Material provided
************
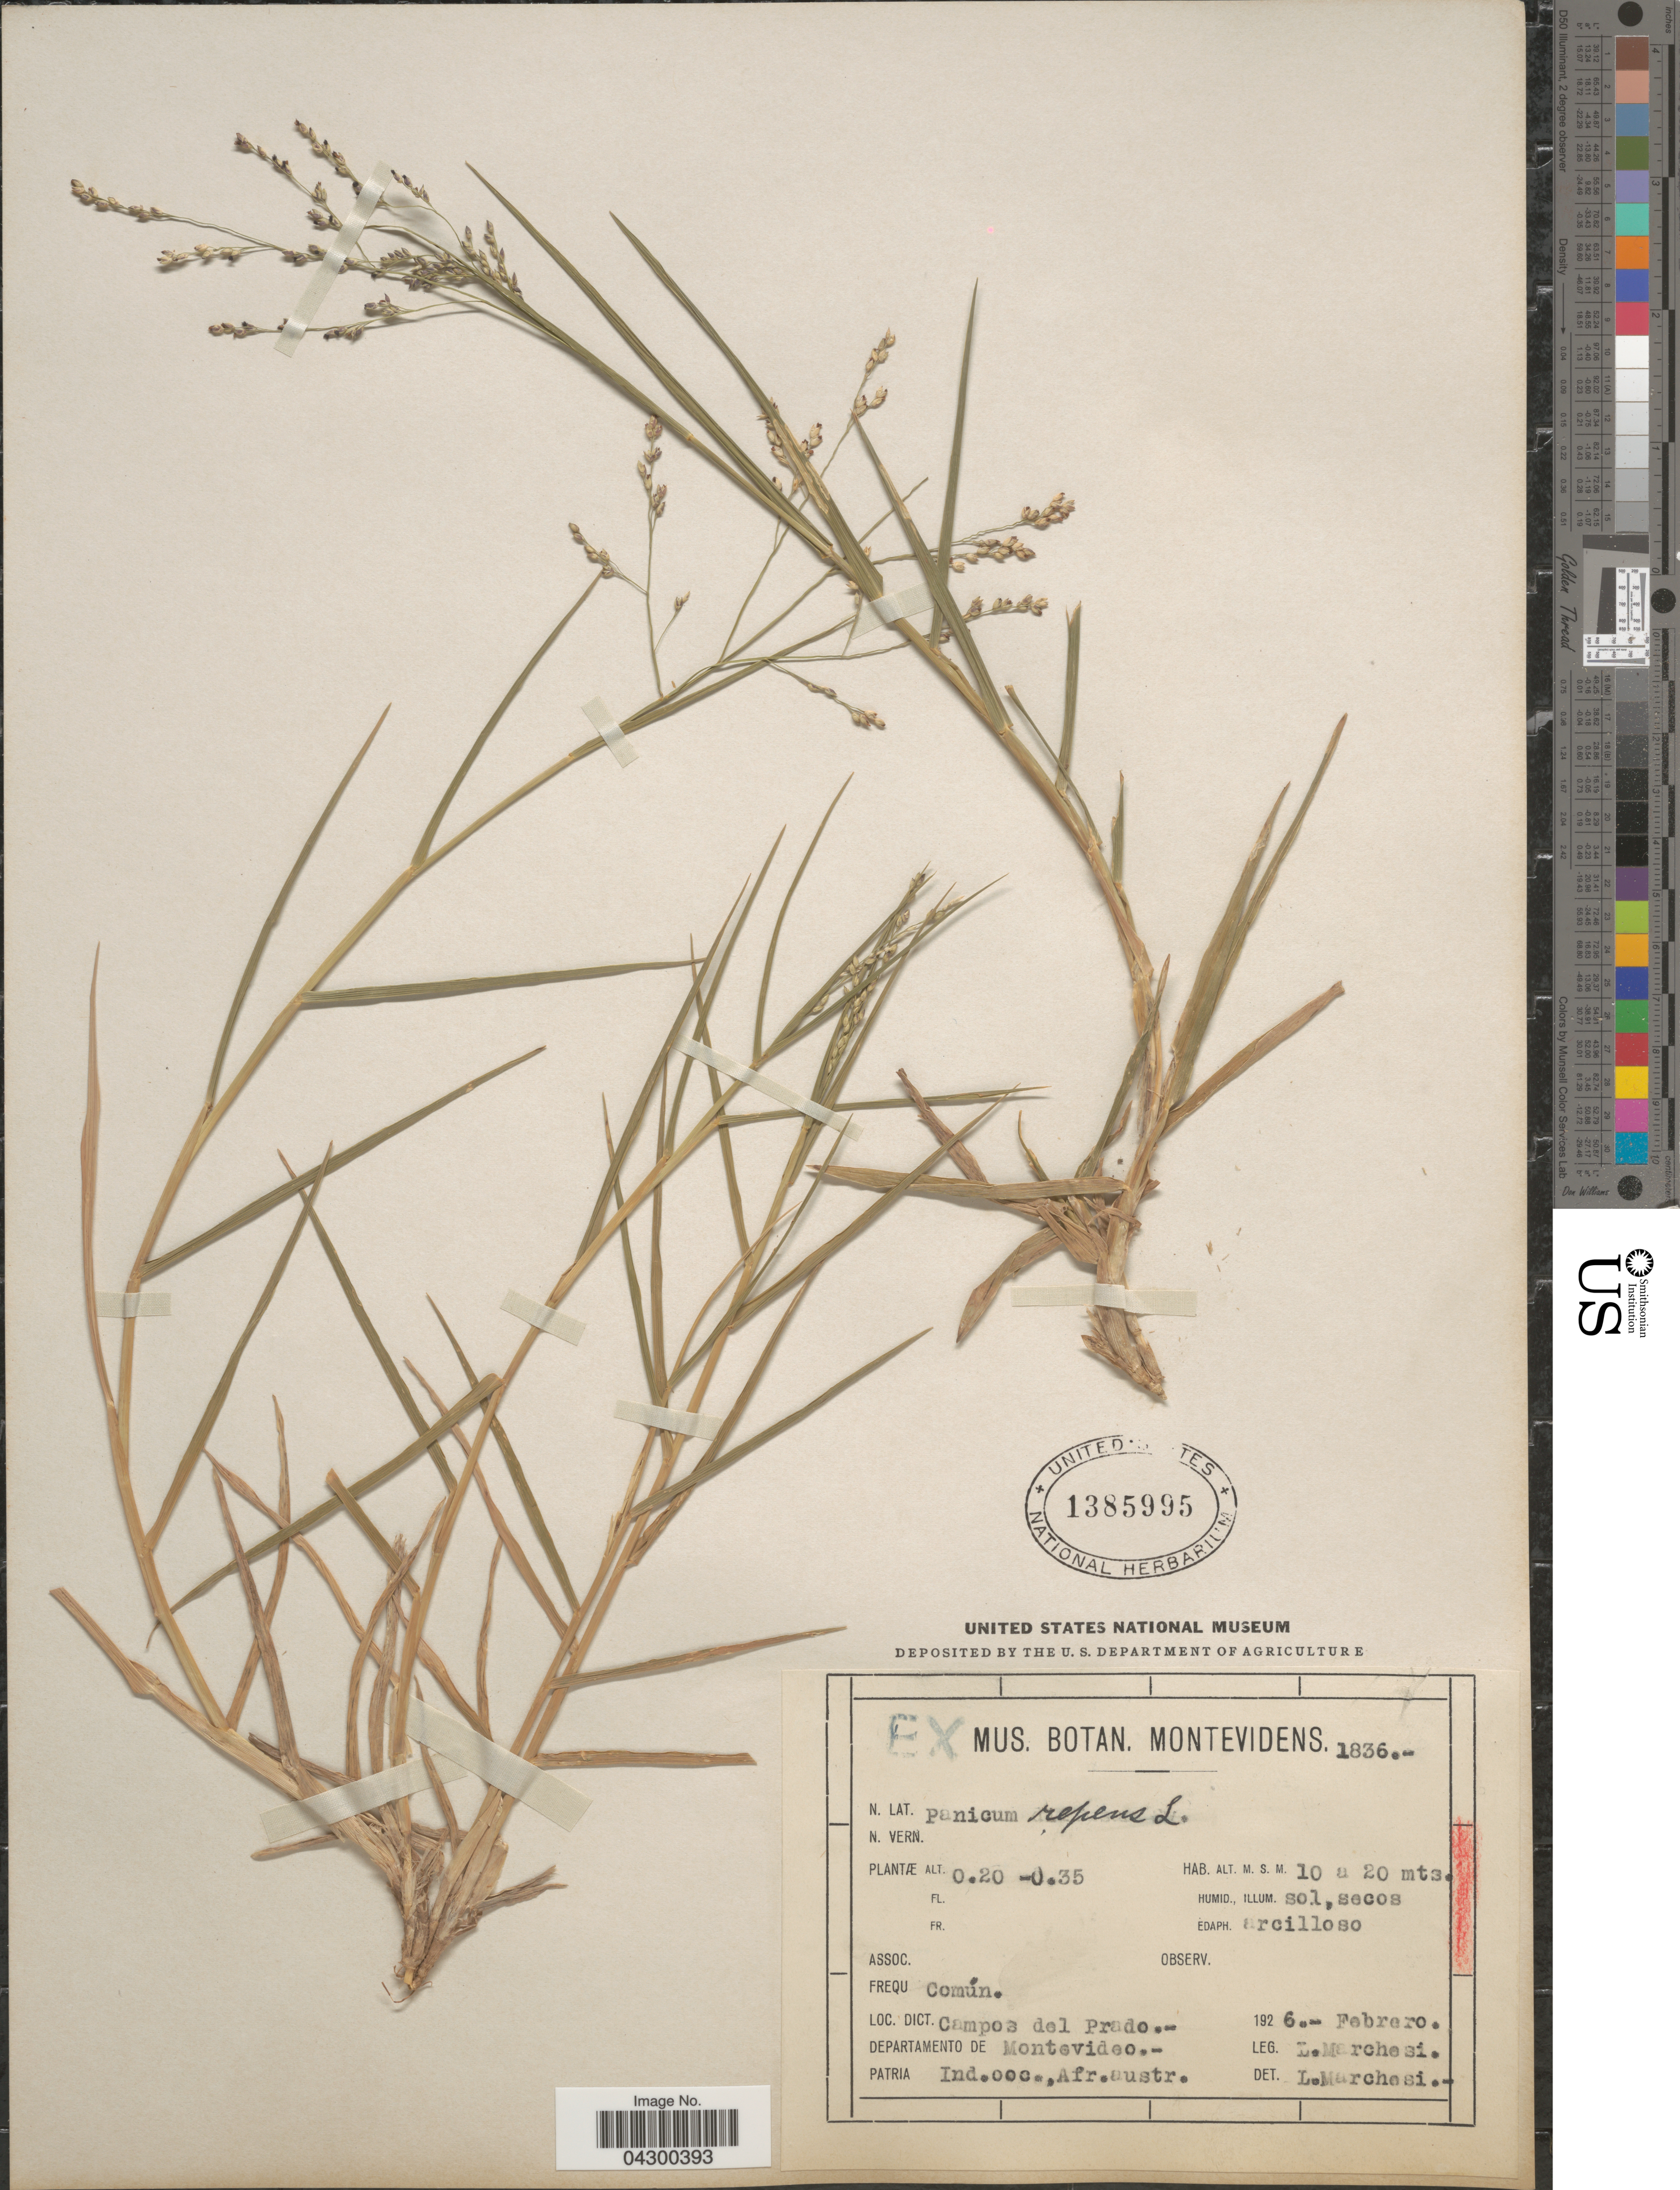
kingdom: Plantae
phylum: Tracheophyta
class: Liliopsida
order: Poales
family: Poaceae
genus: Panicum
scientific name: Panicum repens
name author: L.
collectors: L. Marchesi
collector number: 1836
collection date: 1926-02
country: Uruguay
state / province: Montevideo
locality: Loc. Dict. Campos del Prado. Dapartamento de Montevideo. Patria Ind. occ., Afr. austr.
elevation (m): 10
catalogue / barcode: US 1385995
************
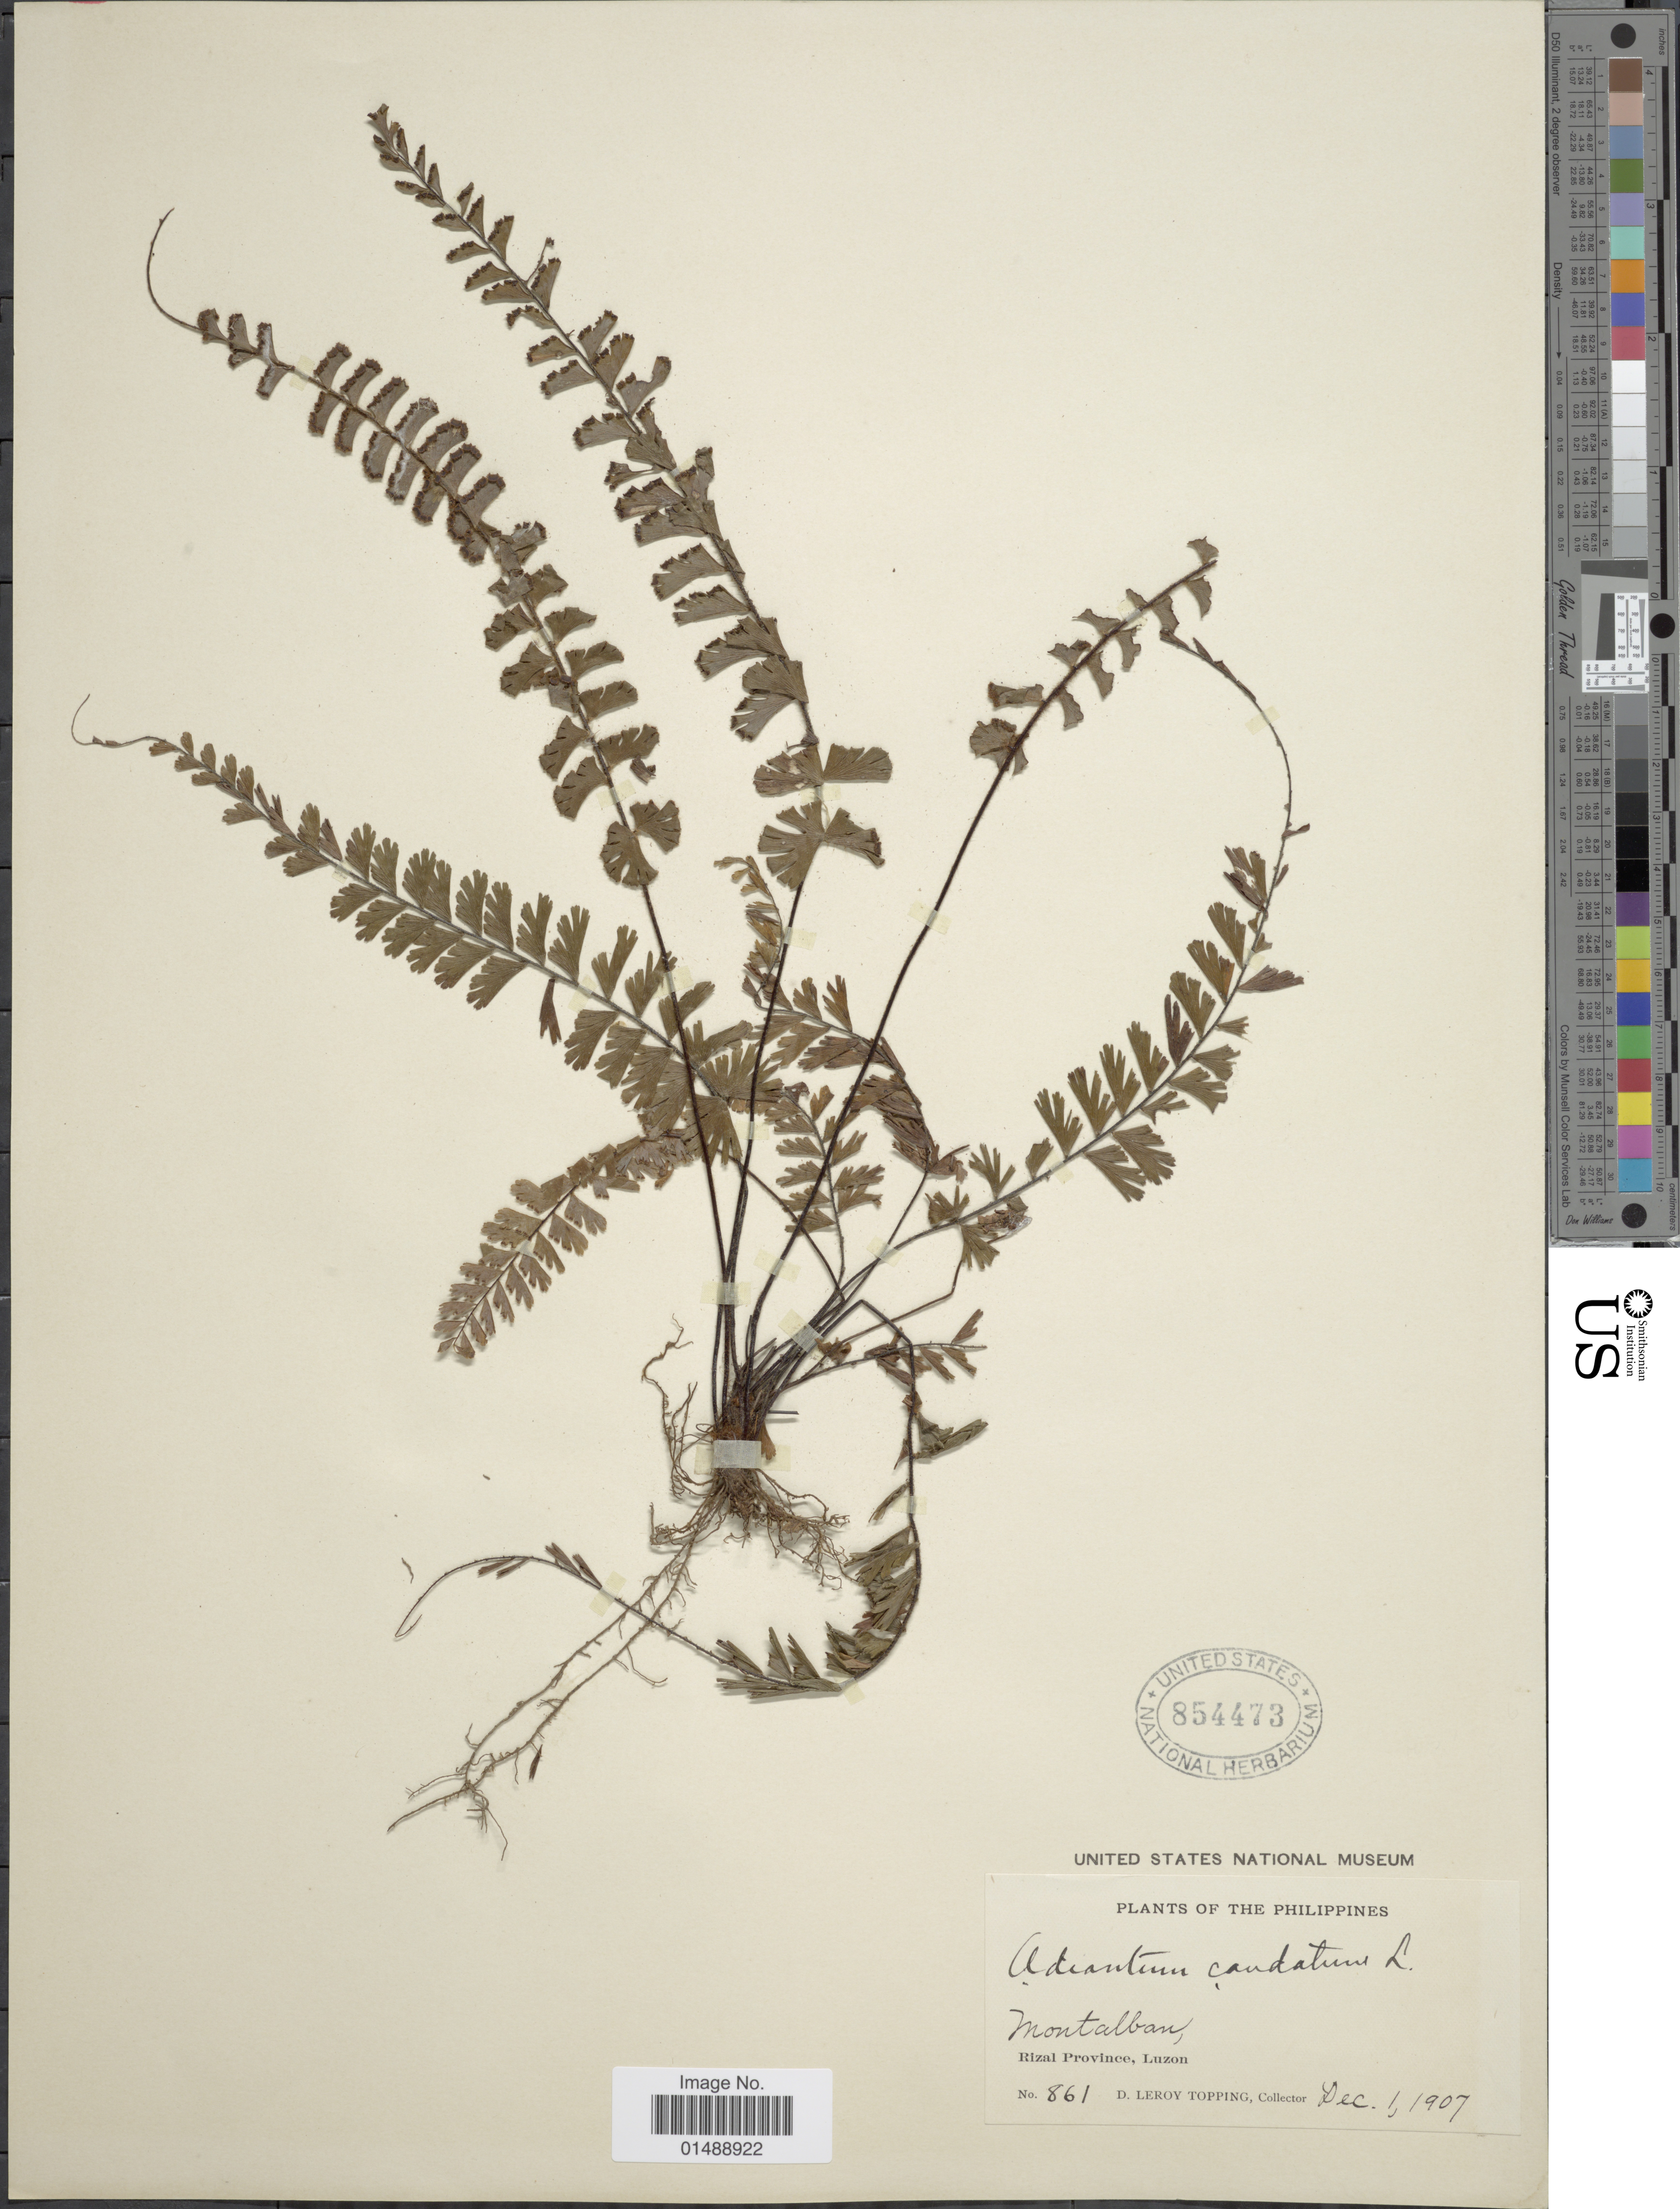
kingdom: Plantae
************
What is asked
Put the records from the line with "phylum: Tracheophyta" to the line with "elevation (m): 10" into a JSON list of strings, one string per line, leaving out blank lines.

Task solution
[
  "phylum: Tracheophyta",
  "class: Liliopsida",
  "order: Poales",
  "family: Poaceae",
  "genus: Panicum",
  "scientific name: Panicum repens",
  "name author: L.",
  "collectors: L. Marchesi",
  "collector number: 1836",
  "collection date: 1926-02",
  "country: Uruguay",
  "state / province: Montevideo",
  "locality: Loc. Dict. Campos del Prado. Dapartamento de Montevideo. Patria Ind. occ., Afr. austr.",
  "elevation (m): 10"
]